![]() |
Okuryazarlığın şanındandır, Kafka’nın yarım kalan
romanını okumuştum, var mı yok mu belli olmayan bir Amerika anlatıyordu. Çalışanlardan söz ediyordu ama ne iş yaptıkları belli değildi. Herkes
emir alıyordu ama kimin verdiği bilinmiyordu. Tedirgin ediciydi.
Tanımadığı
kalabalıklar içinde sürüklenen roman kahramanı, hep dışarıdaydı. Ne bir yere
ait hissedebiliyordu ne de zamana. İçeri alınmıyor, hep eşiğinde tutuluyordu. Kafka için kalabalık bir tür
toplumsal tekinsizlik demekti.
Körfez
Savaşı’ndan sonra Baudrillard çok moda olmuştu, onun da Kafkaesk sayılabilecek bir
Amerika kitabı vardır. Amerika’ya hologram diyordu: geleceğin hayaleti, yüzeyin
egemenliği. Dünyanın geleceği olarak tanımlıyor ve distopik mırıltılarla eleştiriyordu.

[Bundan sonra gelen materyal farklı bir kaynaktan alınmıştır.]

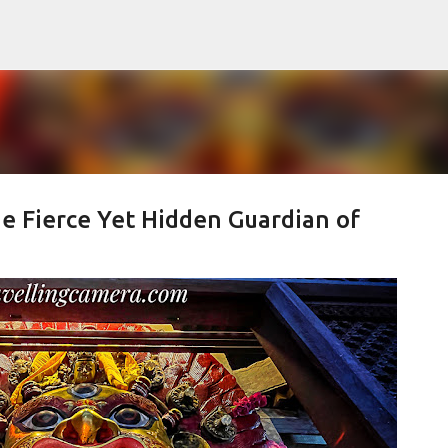
Skip to main content
e Fierce Yet Hidden Guardian of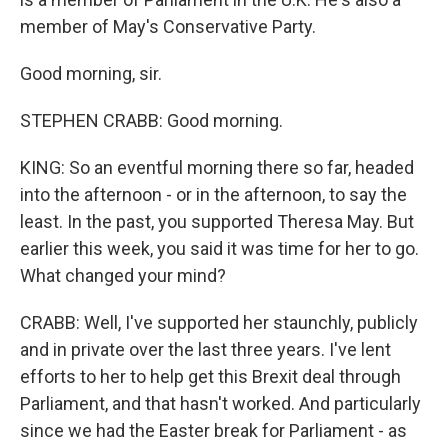
member of May's Conservative Party.
Good morning, sir.
STEPHEN CRABB: Good morning.
KING: So an eventful morning there so far, headed
into the afternoon - or in the afternoon, to say the
least. In the past, you supported Theresa May. But
earlier this week, you said it was time for her to go.
What changed your mind?
CRABB: Well, I've supported her staunchly, publicly
and in private over the last three years. I've lent
efforts to her to help get this Brexit deal through
Parliament, and that hasn't worked. And particularly
since we had the Easter break for Parliament - as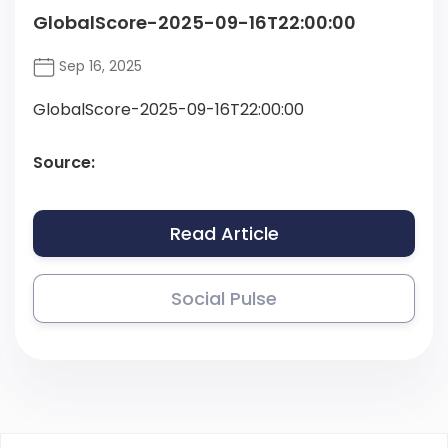
GlobalScore-2025-09-16T22:00:00
Sep 16, 2025
GlobalScore-2025-09-16T22:00:00
Source:
Read Article
Social Pulse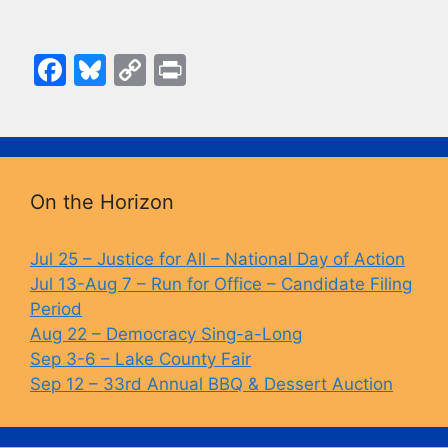
F
Bl
C
Pr
a
u
o
in
c
e
p
t
e
s
y
b
k
Li
On the Horizon
o
y
n
o
k
Jul 25 – Justice for All – National Day of Action
Jul 13-Aug 7 – Run for Office – Candidate Filing
k
Period
Aug 22 – Democracy Sing-a-Long
Sep 3-6 – Lake County Fair
Sep 12 – 33rd Annual BBQ & Dessert Auction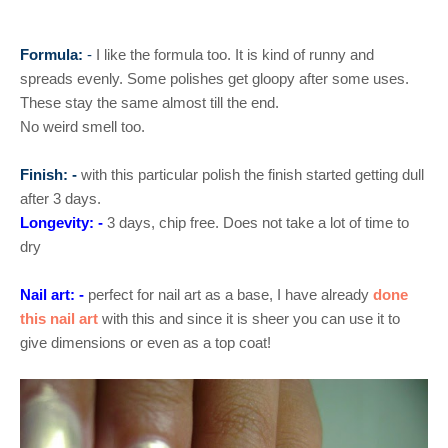
Formula:
-
I like the formula too. It is kind of runny and
spreads evenly. Some polishes get gloopy after some uses.
These stay the same almost till the end.
No weird smell too.
Finish: -
with this particular polish the finish started getting dull
after 3 days.
Longevity: -
3 days, chip free. Does not take a lot of time to
dry
Nail art: -
perfect for nail art as a base, I have already
done
this nail art
with this and since it is sheer you can use it to
give dimensions or even as a top coat!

Amerika’nın derinliği yoktu, her şey yüzeydeydi. Las Vegas, tarihsizliğin
parlayan sahnesi, simülasyonun başkentiydi. Avrupa şehirlerinde tarih ve kimlik
“yoğunlaşırdı”; Amerikan şehirleri ise bir boşluk organizasyonuydu. Kalabalık
bile yoğunluk değil, şekilsiz bir yığılma hâliydi.
Eski
dergilere ve gazetelere ilginiz varsa, sıklıkla Amerika’yı anlatan yazılara, iki
ülkeyi karşılaştıran metinlere rastlıyorsunuz. Bu durum bize özgü değil. Bütün kültürlerde
bütün metropoller Amerika’ya benzetiliyor örneğin. Amerika’ya muazzam, devasa,
kalabalık diyen, gökdelenler, otomobiller, asfaltlar, koşturan insanlar ve gürültüsüyle
anlatan sadece biz değiliz.
Altan
Erbulak’ın Cafer ile Hürmüz bantında karşılaştım bu sahneye… 1950’li ikinci
yarısında çizmiş. İkili, Amerika’da polisten kaçıyor ve kalabalığa
karışıyorlar. Erbulak öyle bir sahne kurmuş ki, perspektif neredeyse sonsuzluğa
açılıyor. Kaldırımlar insanla dolu, arabalar birbirine yaslanmış, binalar
tabelalarla boğulmuş. Her şey üst üste, iç içe… Tek bir replik var: “Şu tarafa
doğru gitti.” Bul da bulabilirsen…
“Vast
communities lead to small individuals” denir ya… Büyük şehirler insanları küçültür,
silikleştirir, kaybeder. Suç da tam bu silikleşme hattında görünmez hale gelir.
Kalabalık burada bir topluluktan çok bir kılık değiştirme biçimidir. Herkesin
izi silinebilir, çünkü hiçbir iz derin değildir ya da binbir türlü başka izin
içinde kaybolur. Belki de bu yüzden, metropolü anlamaya çalışan yabancı için
ilk his, hayranlık değil – kaybolma halidir.
Erbulak,
“suçlu rahatça kaybolabilir” dediği şehri sevmemiş, korkuyla karışık bir
sevmeme hali bu… Ölçeksiz, öznelerden arınmış birer kalabalık replikası hayal
etmiş. “Suçun izi yok, çünkü herkesin izi silinebilir. Ayak izleri çokluktan
bozuluyor, sesler uğultuda eriyor...” Hatırlayanlar çıkacaktır, Tunç Okan’ın Otobüs
filminin dili yer
yer groteske yaklaşır, ama göçmenin şehir karşısındaki dehşetini doğru bir
yerden kavrar. Ne yapacaklarını bilemeyen insanların savruluşunu izleriz. Erbulak’ın
orta sınıftan kahramanları kalabalıktan faydalanırlar, Otobüs’ün yolcuları ise
perperişan olan “köylülerdir”
Saçma
gözükmesin, his olarak, benim için Amerika… İstanbul’dur… veya dehşetli bir
kalabalık, içine karışılabilen ama asla ait olunamayan bir uğultudur.